For SMBs, this matters because you're paying for results, not brand names. If Copilot Cowork runs on a lighter model than what you'd get from a direct Anthropic or OpenAI subscription, you're potentially overpaying for a worse experience wrapped in a familiar interface.
When E7 Makes Sense
The bundle works if your organization genuinely needs all three components:
- You're already on E5 and actively using advanced security features
- Your team has demonstrated they'll use AI tools daily (not just occasionally)
- You need centralized agent management because multiple departments are deploying AI workflows
- The identity management upgrade addresses a real compliance or security gap
When It Doesn't
For most SMBs under 50 employees, the math favors a different approach:
- Keep your current Microsoft 365 tier (Business Premium at $22/user/month covers most needs)
- Add standalone AI tools where they deliver value — ChatGPT Pro, Claude, or Gemini subscriptions run $20-30/month per user
- Skip agent management until you actually have agents to manage
- Use your existing identity provider unless you have specific compliance requirements
The standalone approach gives you flexibility to pick the best AI tool for each job rather than being locked into Microsoft's ecosystem. And you can scale AI access to only the team members who actively use it instead of paying for everyone.
The Bigger Picture
Microsoft is doing what Microsoft always does: bundling. They've spent over $100 billion on AI infrastructure and need to show returns. E7 is designed to push enterprise customers up the pricing ladder — Judson Althoff, Microsoft's commercial CEO, said the quiet part out loud when he told CNBC that E7's existence should "inspire organizations to upgrade more workers to E5."
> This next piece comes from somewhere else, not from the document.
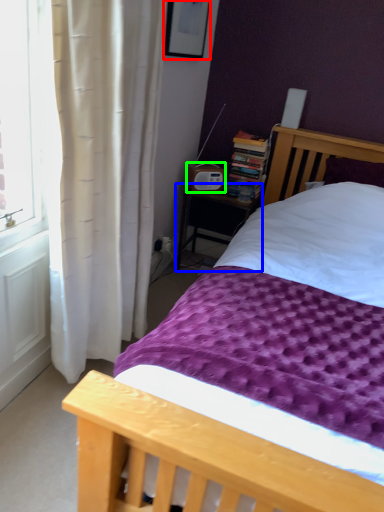
Question: Which object is the farthest from picture frame (highlighted by a red box)? Choose among these: nightstand (highlighted by a blue box) or radio (highlighted by a green box).

Choices:
 (A) nightstand
 (B) radio

Answer: (A)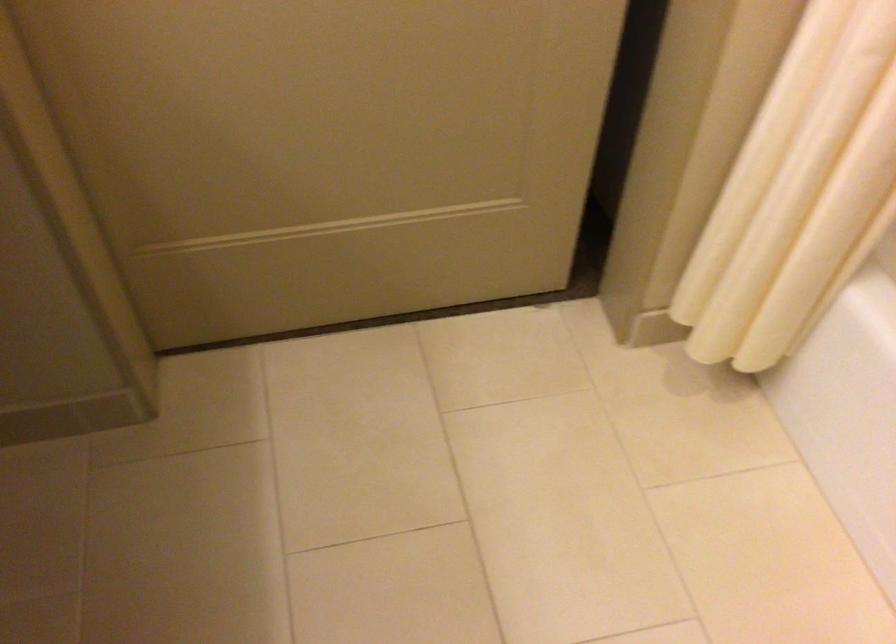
That's not a value proposition. That's an upsell strategy.
For SMBs, the move is to stay deliberate. AI tools are getting cheaper and more capable every quarter. Locking into a $99/user/month bundle today means paying a premium for features that may be commoditized by the time your annual renewal comes around.
The Bottom Line
Microsoft 365 E7 is built for large enterprises with existing E5 deployments and mature AI adoption. If that's you, the bundle pricing makes financial sense over buying components separately.
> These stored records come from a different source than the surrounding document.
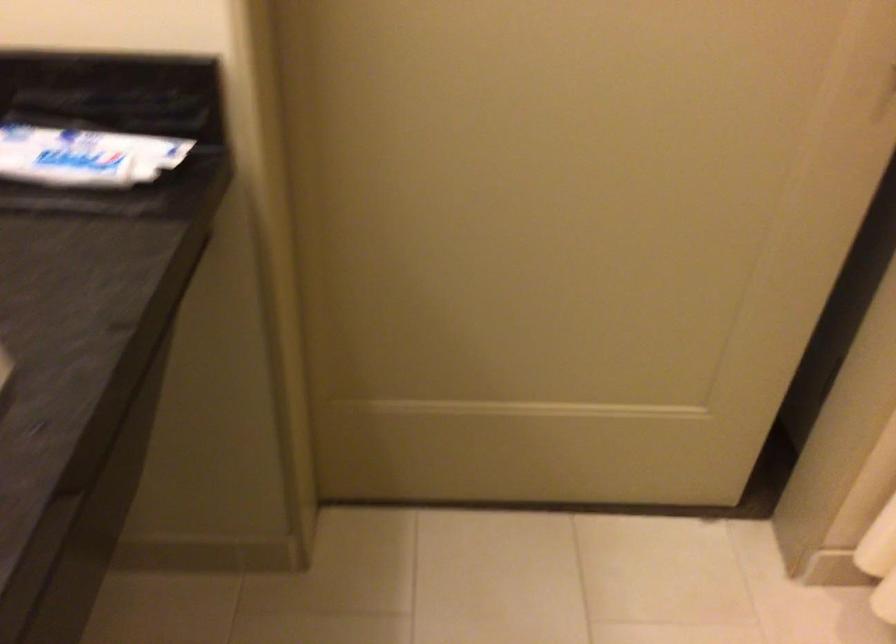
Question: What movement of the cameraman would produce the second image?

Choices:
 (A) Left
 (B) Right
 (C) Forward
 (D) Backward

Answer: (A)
If you're a small or mid-size business still figuring out where AI fits into your operations, there are better ways to spend that $9,360 per year. Invest in training your team to use AI effectively with flexible, standalone tools. You'll get more value and keep your options open.
The best AI strategy for most SMBs right now isn't buying the biggest bundle — it's buying exactly what you need and nothing more.